Configuration property Description Default value

parallelism.default

Sets the number of parallel subtasks that each operator can run by default. If an operator or a job does not have its own parallelism factor set, Flink uses this value

taskmanager.numberOfTaskSlots

The number of parallel operators or user function instances that a single TaskManager can run. Setting a value of more than 1 allows a TaskManager to utilize multiple CPU cores. However, the total allocated memory will be divided between operators or functions. It is recommended to set this value equal to the number of physical CPU cores of the TaskManager’s host

Checkpoints and savepoints

In Flink, checkpointing is a mechanism for ensuring fault tolerance, which periodically persists the state of an application to a durable location (for example, HDFS) so that it can recover in case of failures.
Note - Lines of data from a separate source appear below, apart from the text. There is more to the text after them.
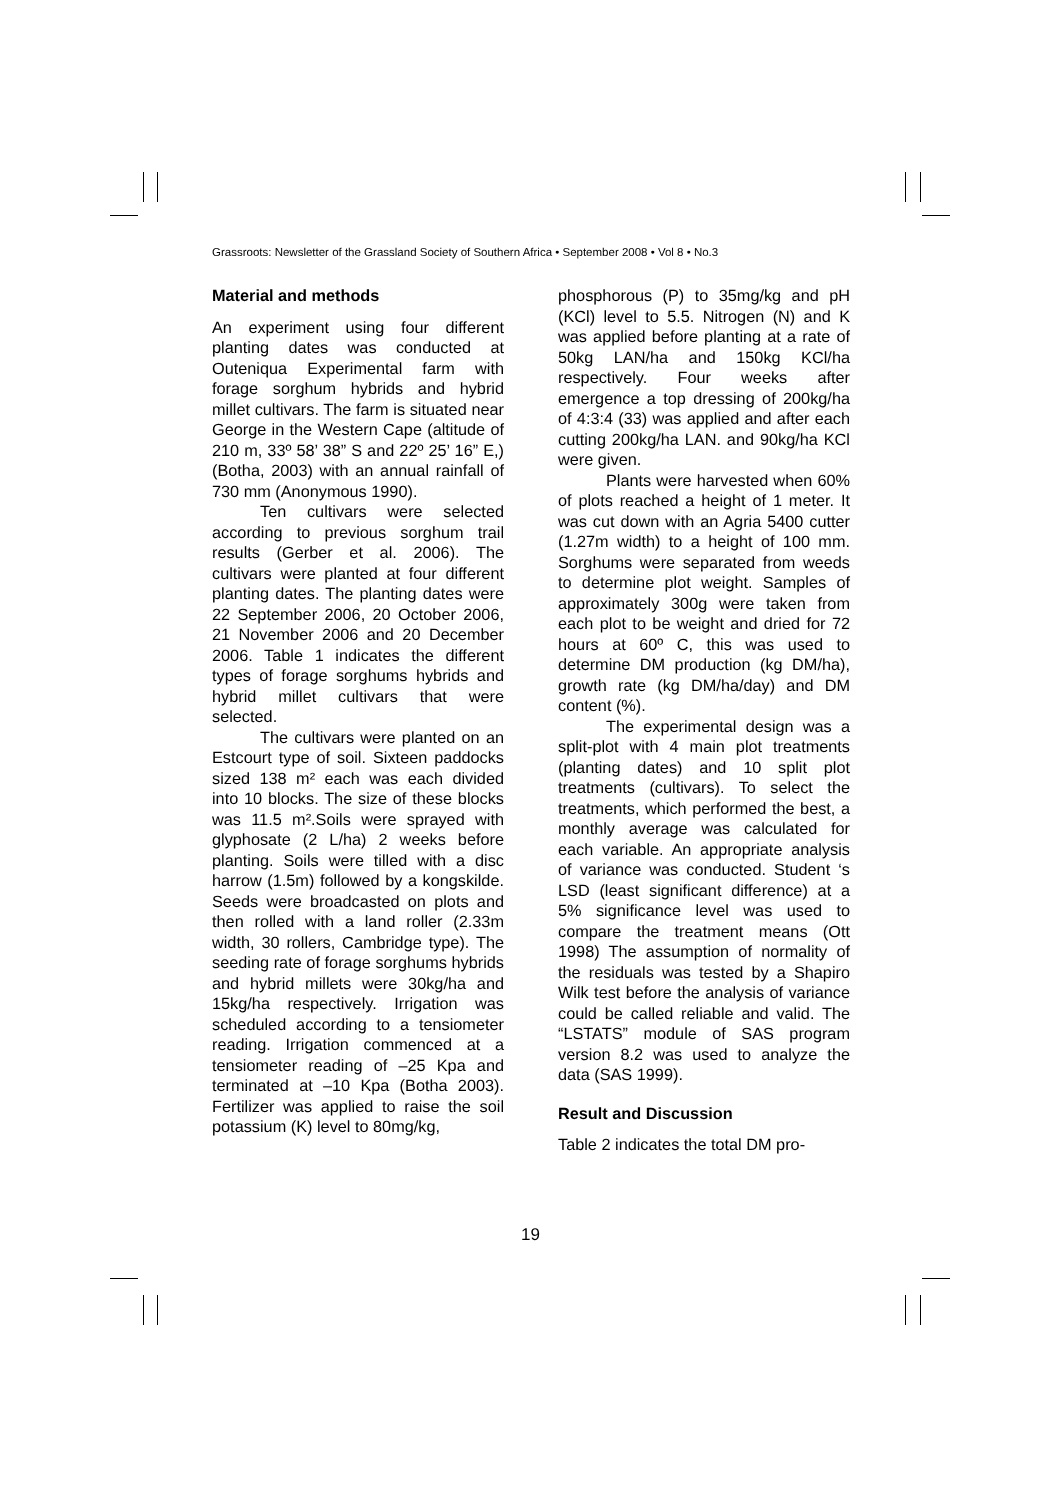Grassroots: Newsletter of the Grassland Society of Southern Africa • September 2008 • Vol 8 • No.3
Material and methods
An experiment using four different planting dates was conducted at Outeniqua Experimental farm with forage sorghum hybrids and hybrid millet cultivars. The farm is situated near George in the Western Cape (altitude of 210 m, 33º 58’ 38” S and 22º 25’ 16” E,) (Botha, 2003) with an annual rainfall of 730 mm (Anonymous 1990).
Ten cultivars were selected according to previous sorghum trail results (Gerber et al. 2006). The cultivars were planted at four different planting dates. The planting dates were 22 September 2006, 20 October 2006, 21 November 2006 and 20 December 2006. Table 1 indicates the different types of forage sorghums hybrids and hybrid millet cultivars that were selected.
The cultivars were planted on an Estcourt type of soil. Sixteen paddocks sized 138 m² each was each divided into 10 blocks. The size of these blocks was 11.5 m².Soils were sprayed with glyphosate (2 L/ha) 2 weeks before planting. Soils were tilled with a disc harrow (1.5m) followed by a kongskilde. Seeds were broadcasted on plots and then rolled with a land roller (2.33m width, 30 rollers, Cambridge type). The seeding rate of forage sorghums hybrids and hybrid millets were 30kg/ha and 15kg/ha respectively. Irrigation was scheduled according to a tensiometer reading. Irrigation commenced at a tensiometer reading of –25 Kpa and terminated at –10 Kpa (Botha 2003). Fertilizer was applied to raise the soil potassium (K) level to 80mg/kg,
phosphorous (P) to 35mg/kg and pH (KCl) level to 5.5. Nitrogen (N) and K was applied before planting at a rate of 50kg LAN/ha and 150kg KCl/ha respectively. Four weeks after emergence a top dressing of 200kg/ha of 4:3:4 (33) was applied and after each cutting 200kg/ha LAN. and 90kg/ha KCl were given.
Plants were harvested when 60% of plots reached a height of 1 meter. It was cut down with an Agria 5400 cutter (1.27m width) to a height of 100 mm. Sorghums were separated from weeds to determine plot weight. Samples of approximately 300g were taken from each plot to be weight and dried for 72 hours at 60º C, this was used to determine DM production (kg DM/ha), growth rate (kg DM/ha/day) and DM content (%).
The experimental design was a split-plot with 4 main plot treatments (planting dates) and 10 split plot treatments (cultivars). To select the treatments, which performed the best, a monthly average was calculated for each variable. An appropriate analysis of variance was conducted. Student ‘s LSD (least significant difference) at a 5% significance level was used to compare the treatment means (Ott 1998) The assumption of normality of the residuals was tested by a Shapiro Wilk test before the analysis of variance could be called reliable and valid. The “LSTATS” module of SAS program version 8.2 was used to analyze the data (SAS 1999).
Result and Discussion
Table 2 indicates the total DM pro-
19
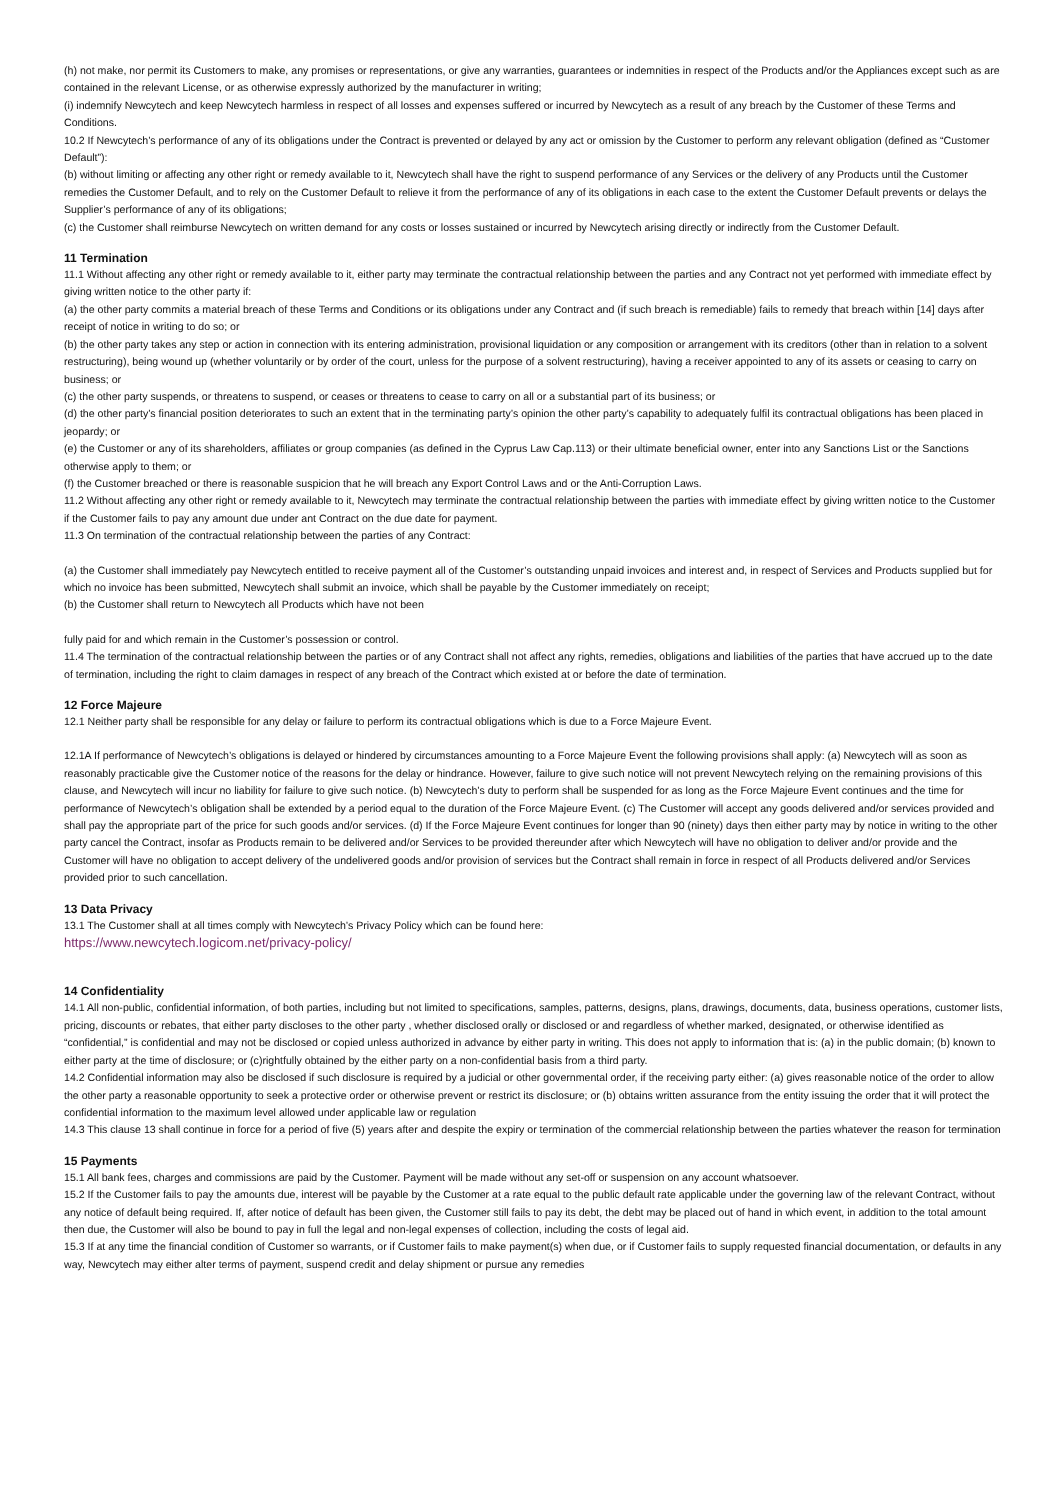(h) not make, nor permit its Customers to make, any promises or representations, or give any warranties, guarantees or indemnities in respect of the Products and/or the Appliances except such as are contained in the relevant License, or as otherwise expressly authorized by the manufacturer in writing;
(i) indemnify Newcytech and keep Newcytech harmless in respect of all losses and expenses suffered or incurred by Newcytech as a result of any breach by the Customer of these Terms and Conditions.
10.2 If Newcytech’s performance of any of its obligations under the Contract is prevented or delayed by any act or omission by the Customer to perform any relevant obligation (defined as “Customer Default”):
(b) without limiting or affecting any other right or remedy available to it, Newcytech shall have the right to suspend performance of any Services or the delivery of any Products until the Customer remedies the Customer Default, and to rely on the Customer Default to relieve it from the performance of any of its obligations in each case to the extent the Customer Default prevents or delays the Supplier’s performance of any of its obligations;
(c) the Customer shall reimburse Newcytech on written demand for any costs or losses sustained or incurred by Newcytech arising directly or indirectly from the Customer Default.
11 Termination
11.1 Without affecting any other right or remedy available to it, either party may terminate the contractual relationship between the parties and any Contract not yet performed with immediate effect by giving written notice to the other party if:
(a) the other party commits a material breach of these Terms and Conditions or its obligations under any Contract and (if such breach is remediable) fails to remedy that breach within [14] days after receipt of notice in writing to do so; or
(b) the other party takes any step or action in connection with its entering administration, provisional liquidation or any composition or arrangement with its creditors (other than in relation to a solvent restructuring), being wound up (whether voluntarily or by order of the court, unless for the purpose of a solvent restructuring), having a receiver appointed to any of its assets or ceasing to carry on business; or
(c) the other party suspends, or threatens to suspend, or ceases or threatens to cease to carry on all or a substantial part of its business; or
(d) the other party’s financial position deteriorates to such an extent that in the terminating party’s opinion the other party’s capability to adequately fulfil its contractual obligations has been placed in jeopardy; or
(e) the Customer or any of its shareholders, affiliates or group companies (as defined in the Cyprus Law Cap.113) or their ultimate beneficial owner, enter into any Sanctions List or the Sanctions otherwise apply to them; or
(f) the Customer breached or there is reasonable suspicion that he will breach any Export Control Laws and or the Anti-Corruption Laws.
11.2 Without affecting any other right or remedy available to it, Newcytech may terminate the contractual relationship between the parties with immediate effect by giving written notice to the Customer if the Customer fails to pay any amount due under ant Contract on the due date for payment.
11.3 On termination of the contractual relationship between the parties of any Contract:
(a) the Customer shall immediately pay Newcytech entitled to receive payment all of the Customer’s outstanding unpaid invoices and interest and, in respect of Services and Products supplied but for which no invoice has been submitted, Newcytech shall submit an invoice, which shall be payable by the Customer immediately on receipt;
(b) the Customer shall return to Newcytech all Products which have not been
fully paid for and which remain in the Customer’s possession or control.
11.4 The termination of the contractual relationship between the parties or of any Contract shall not affect any rights, remedies, obligations and liabilities of the parties that have accrued up to the date of termination, including the right to claim damages in respect of any breach of the Contract which existed at or before the date of termination.
12 Force Majeure
12.1 Neither party shall be responsible for any delay or failure to perform its contractual obligations which is due to a Force Majeure Event.
12.1A If performance of Newcytech’s obligations is delayed or hindered by circumstances amounting to a Force Majeure Event the following provisions shall apply: (a) Newcytech will as soon as reasonably practicable give the Customer notice of the reasons for the delay or hindrance. However, failure to give such notice will not prevent Newcytech relying on the remaining provisions of this clause, and Newcytech will incur no liability for failure to give such notice. (b) Newcytech’s duty to perform shall be suspended for as long as the Force Majeure Event continues and the time for performance of Newcytech’s obligation shall be extended by a period equal to the duration of the Force Majeure Event. (c) The Customer will accept any goods delivered and/or services provided and shall pay the appropriate part of the price for such goods and/or services. (d) If the Force Majeure Event continues for longer than 90 (ninety) days then either party may by notice in writing to the other party cancel the Contract, insofar as Products remain to be delivered and/or Services to be provided thereunder after which Newcytech will have no obligation to deliver and/or provide and the Customer will have no obligation to accept delivery of the undelivered goods and/or provision of services but the Contract shall remain in force in respect of all Products delivered and/or Services provided prior to such cancellation.
13 Data Privacy
13.1 The Customer shall at all times comply with Newcytech’s Privacy Policy which can be found here:
https://www.newcytech.logicom.net/privacy-policy/
14 Confidentiality
14.1 All non-public, confidential information, of both parties, including but not limited to specifications, samples, patterns, designs, plans, drawings, documents, data, business operations, customer lists, pricing, discounts or rebates, that either party discloses to the other party , whether disclosed orally or disclosed or and regardless of whether marked, designated, or otherwise identified as “confidential,” is confidential and may not be disclosed or copied unless authorized in advance by either party in writing. This does not apply to information that is: (a) in the public domain; (b) known to either party at the time of disclosure; or (c)rightfully obtained by the either party on a non-confidential basis from a third party.
14.2 Confidential information may also be disclosed if such disclosure is required by a judicial or other governmental order, if the receiving party either: (a) gives reasonable notice of the order to allow the other party a reasonable opportunity to seek a protective order or otherwise prevent or restrict its disclosure; or (b) obtains written assurance from the entity issuing the order that it will protect the confidential information to the maximum level allowed under applicable law or regulation
14.3 This clause 13 shall continue in force for a period of five (5) years after and despite the expiry or termination of the commercial relationship between the parties whatever the reason for termination
15 Payments
15.1 All bank fees, charges and commissions are paid by the Customer. Payment will be made without any set-off or suspension on any account whatsoever.
15.2 If the Customer fails to pay the amounts due, interest will be payable by the Customer at a rate equal to the public default rate applicable under the governing law of the relevant Contract, without any notice of default being required. If, after notice of default has been given, the Customer still fails to pay its debt, the debt may be placed out of hand in which event, in addition to the total amount then due, the Customer will also be bound to pay in full the legal and non-legal expenses of collection, including the costs of legal aid.
15.3 If at any time the financial condition of Customer so warrants, or if Customer fails to make payment(s) when due, or if Customer fails to supply requested financial documentation, or defaults in any way, Newcytech may either alter terms of payment, suspend credit and delay shipment or pursue any remedies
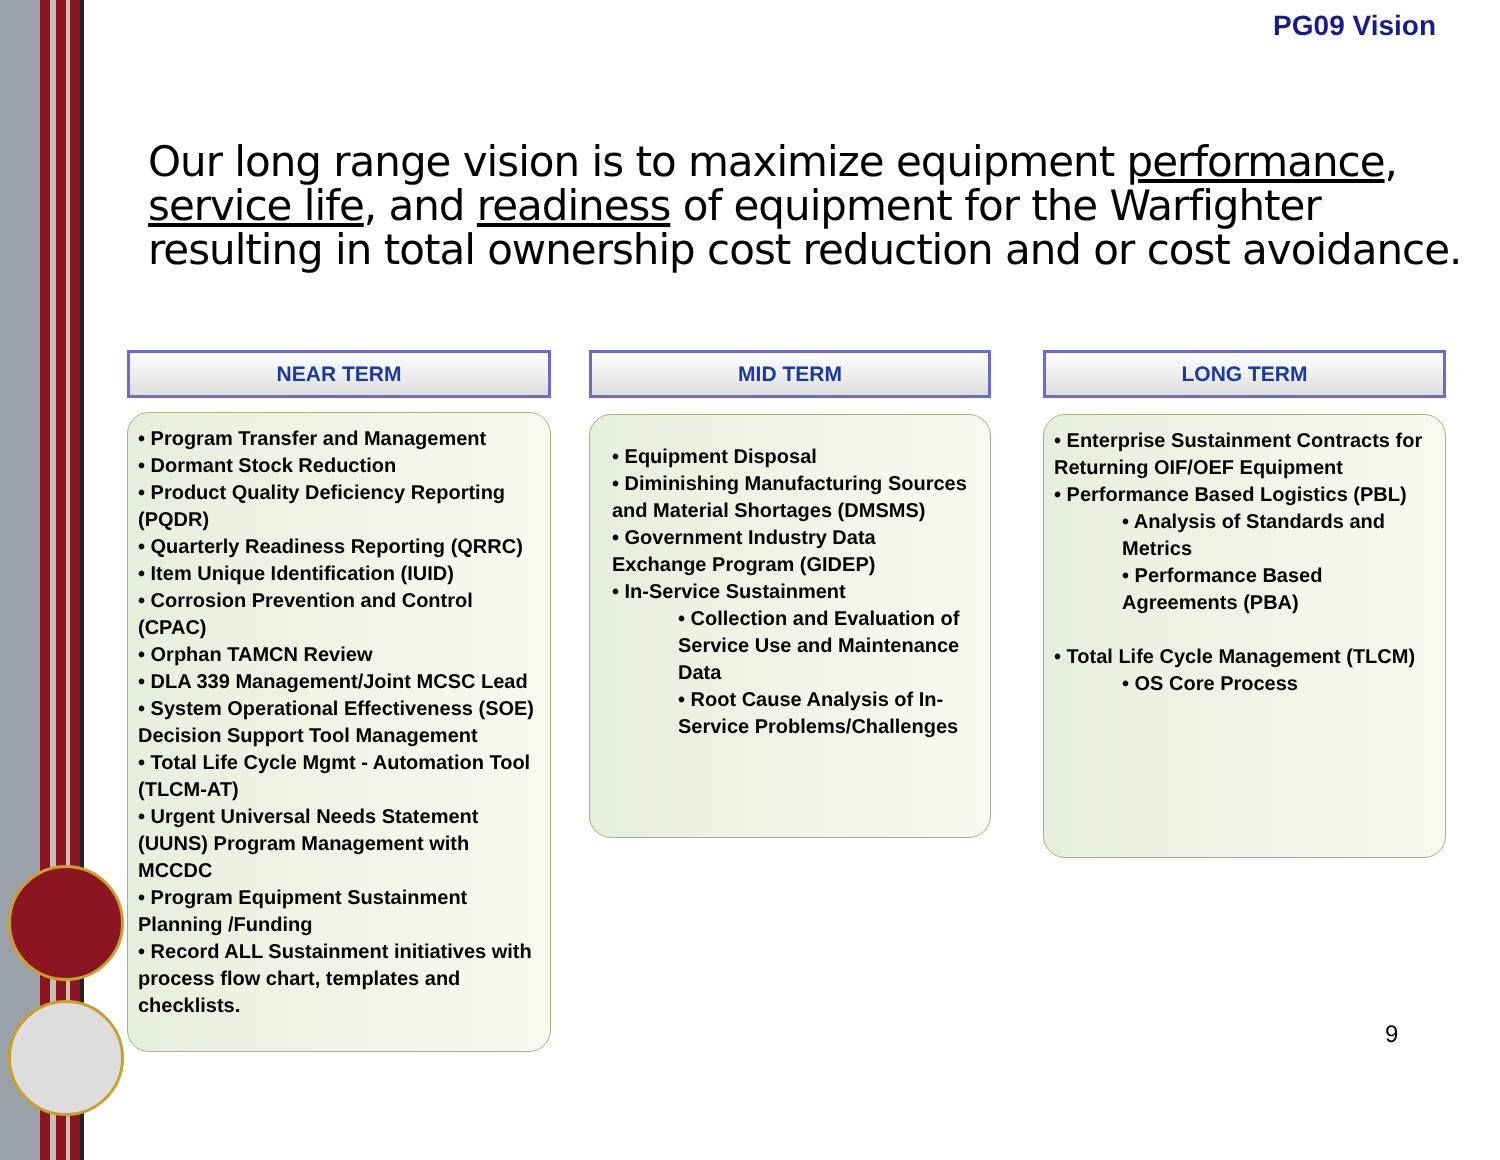PG09 Vision
Our long range vision is to maximize equipment performance, service life, and readiness of equipment for the Warfighter resulting in total ownership cost reduction and or cost avoidance.
NEAR TERM
• Program Transfer and Management
• Dormant Stock Reduction
• Product Quality Deficiency Reporting (PQDR)
• Quarterly Readiness Reporting (QRRC)
• Item Unique Identification (IUID)
• Corrosion Prevention and Control (CPAC)
• Orphan TAMCN Review
• DLA 339 Management/Joint MCSC Lead
• System Operational Effectiveness (SOE) Decision Support Tool Management
• Total Life Cycle Mgmt - Automation Tool (TLCM-AT)
• Urgent Universal Needs Statement (UUNS) Program Management with MCCDC
• Program Equipment Sustainment Planning /Funding
• Record ALL Sustainment initiatives with process flow chart, templates and checklists.
MID TERM
• Equipment Disposal
• Diminishing Manufacturing Sources and Material Shortages (DMSMS)
• Government Industry Data Exchange Program (GIDEP)
• In-Service Sustainment
• Collection and Evaluation of Service Use and Maintenance Data
• Root Cause Analysis of In-Service Problems/Challenges
LONG TERM
• Enterprise Sustainment Contracts for Returning OIF/OEF Equipment
• Performance Based Logistics (PBL)
• Analysis of Standards and Metrics
• Performance Based Agreements (PBA)
• Total Life Cycle Management (TLCM)
• OS Core Process
9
By default, the checkpointing is disabled.

The major parameters affecting the performance are checkpointing intervals and the timeout. These can be configured using the following configuration properties.

Configuration property

Description

Default value

execution.checkpointing.interval

The interval at which checkpoints are periodically scheduled

—

execution.checkpointing.timeout

The maximum time for a checkpointing operation to complete before it is discarded

10 min

These and other checkpointing parameters can be set in the Custom flink-conf.yaml ADCM section. The following example shows checkpointing configuration in a Flink app code:

StreamExecutionEnvironment env = StreamExecutionEnvironment.getExecutionEnvironment();
env.enableCheckpointing(1000); (1)
CheckpointConfig config = env.getCheckpointConfig();
config.setCheckpointingMode(CheckpointingMode.EXACTLY_ONCE); (2)
config.setCheckpointTimeout(60000);
config.setMaxConcurrentCheckpoint(1); (3)

1	Enables checkpoints every 1000 milliseconds.
2	Sets the `EXACTLY_ONCE` checkpointing mode.
3	Defines the maximum number of concurrent checkpoints.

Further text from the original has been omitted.